Jean Mourot
Vous avez tout à fait raison de ne pas penser que « les manifs ponctuelles les plus massives et les mieux réussies puissent créer les conditions d’un sursaut de ceux qui nous dirigent aujourd’hui pieds et poings liés par les engagements internationaux ». En effet, le mouvement social est par essence un mouvement pacifique, voire pacifiste. Il vise simplement à interpeler le gouvernement capitaliste, à faire « sursauter » nos dirigeants capitalistes. Il ne vise pas à renverser le gouvernement pour lui substituer un autre gouvernement disposé à donner droit à ses revendications sociales. Son but est donc très insuffisant. Mais, de tels mouvements sociaux, portés par la masse des déshérités, en se multipliant, peuvent préparer le terrain à d’autres formes de revendications plus appuyées en direction du changement non seulement du gouvernement, mais aussi des institutions dans leur ensemble. Pour qu’une telle mutation politique du mouvement social puisse s’opérer et se pérenniser, il faut l’émergence, au sein de cette masse dolente, endolorie, d’un aiguillon, d’un parti politique spécial et approprié, le Parti Communiste de type bolchevique, comme celui de Lénine et Staline. L’émergence d’un tel parti changera la distribution des cartes sur le champ politique et ouvrira un horizon optimiste au mouvement social.
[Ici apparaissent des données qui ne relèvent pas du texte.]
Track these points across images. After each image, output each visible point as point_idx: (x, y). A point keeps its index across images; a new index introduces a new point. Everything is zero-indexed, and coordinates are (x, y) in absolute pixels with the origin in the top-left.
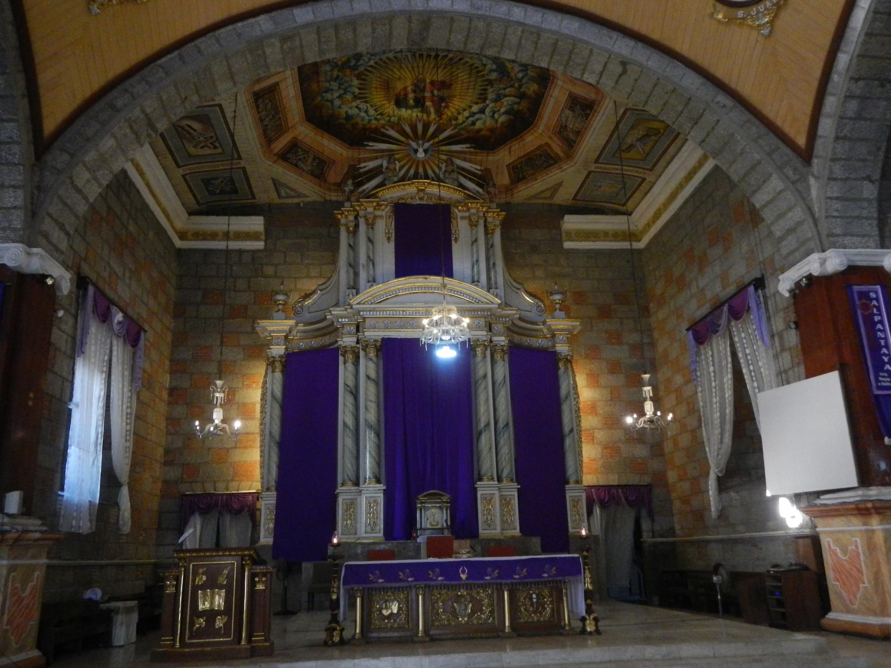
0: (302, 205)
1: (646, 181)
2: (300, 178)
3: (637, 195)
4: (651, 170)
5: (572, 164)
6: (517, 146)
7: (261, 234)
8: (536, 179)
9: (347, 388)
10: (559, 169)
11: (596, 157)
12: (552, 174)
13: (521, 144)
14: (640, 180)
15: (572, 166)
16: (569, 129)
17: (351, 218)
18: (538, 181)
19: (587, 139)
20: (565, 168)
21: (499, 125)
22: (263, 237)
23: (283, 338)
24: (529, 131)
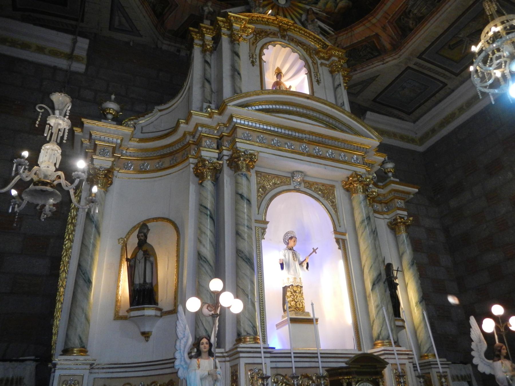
0: (131, 44)
1: (446, 87)
2: (141, 7)
3: (428, 104)
4: (457, 75)
5: (396, 56)
6: (345, 36)
7: (83, 59)
8: (356, 70)
9: (204, 210)
10: (381, 61)
11: (423, 49)
12: (373, 66)
13: (350, 34)
14: (441, 85)
15: (395, 59)
16: (411, 15)
17: (208, 37)
18: (356, 72)
19: (429, 24)
20: (387, 60)
21: (336, 11)
22: (85, 61)
23: (111, 149)
24: (361, 22)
Vous pronostiquez « un grand chambardement à l’échelle internationale » comme épilogue de ce « système longtemps accepté d’intégration qui dépasse l’Europe ». Là aussi, je partage votre pronostic. Ce chambardement, çà s’appelle la guerre, et pas une petite guerre, mais une grande guerre comme celle de 1914-1918, c’est-à-dire une guerre des pays impérialistes entre eux pour le repartage du monde sans ambiguïté. Vous avez posé la question : le souhaitons-nous vraiment ? Bien évidement, personne ne peut souhaiter une telle horreur, un tel cataclysme pour l’humanité. Même les pays impérialistes eux-mêmes ne le souhaitent pas. Et ils font tout ce qu’ils peuvent pour l’éviter. Mais, quels que soient leurs efforts, quelle que soit leur bonne volonté pour éviter la catastrophe ultime, cette catastrophe arrivera tôt ou tard à cause de la nature contradictoire même du système impérialiste qu’ils s’évertuent à entretenir. En effet :
« La guerre n’est pas en contradiction avec
les principes de la propriété privée ; elle en est le développement direct et
inévitable. En régime capitaliste, le développement égal des différentes
économies et des différents États est impossible. Les seuls moyens possibles,
en régime capitaliste, de rétablir de temps en temps l’équilibre compromis, ce
sont les crises dans l’industrie et les guerres en politique. (...) »
(Lénine – Du mot d’ordre des Etats-Unis d’Europe).
« Le
rapport des forces économiques des puissances impérialistes se modifie avec une
rapidité sans précédent. Il en résulte des modifications très irrégulières du
potentiel de guerre des États impérialistes. La modification du rapport des
forces économiques et militaires va à rencontre de l’ancienne répartition des
colonies et des sphères d’influence, ce qui engendre inévitablement la lutte
pour un nouveau partage du monde déjà partagé. La puissance véritable de tels
ou tels groupes impérialistes est mise à l’épreuve au moyen de guerres
sanglantes et dévastatrices. » (Académie des sciences de l’U.R.S.S. Manuel
d’économie politique).
Et nous savons par ailleurs que, tant que « l’impérialisme demeure debout, reste en vigueur... l’inévitabilité des guerres
reste également entière. Pour supprimer l’inévitabilité des guerres, il faut
détruire l’impérialisme ». (J.Staline- Les problèmes économiques du socialisme en URSS).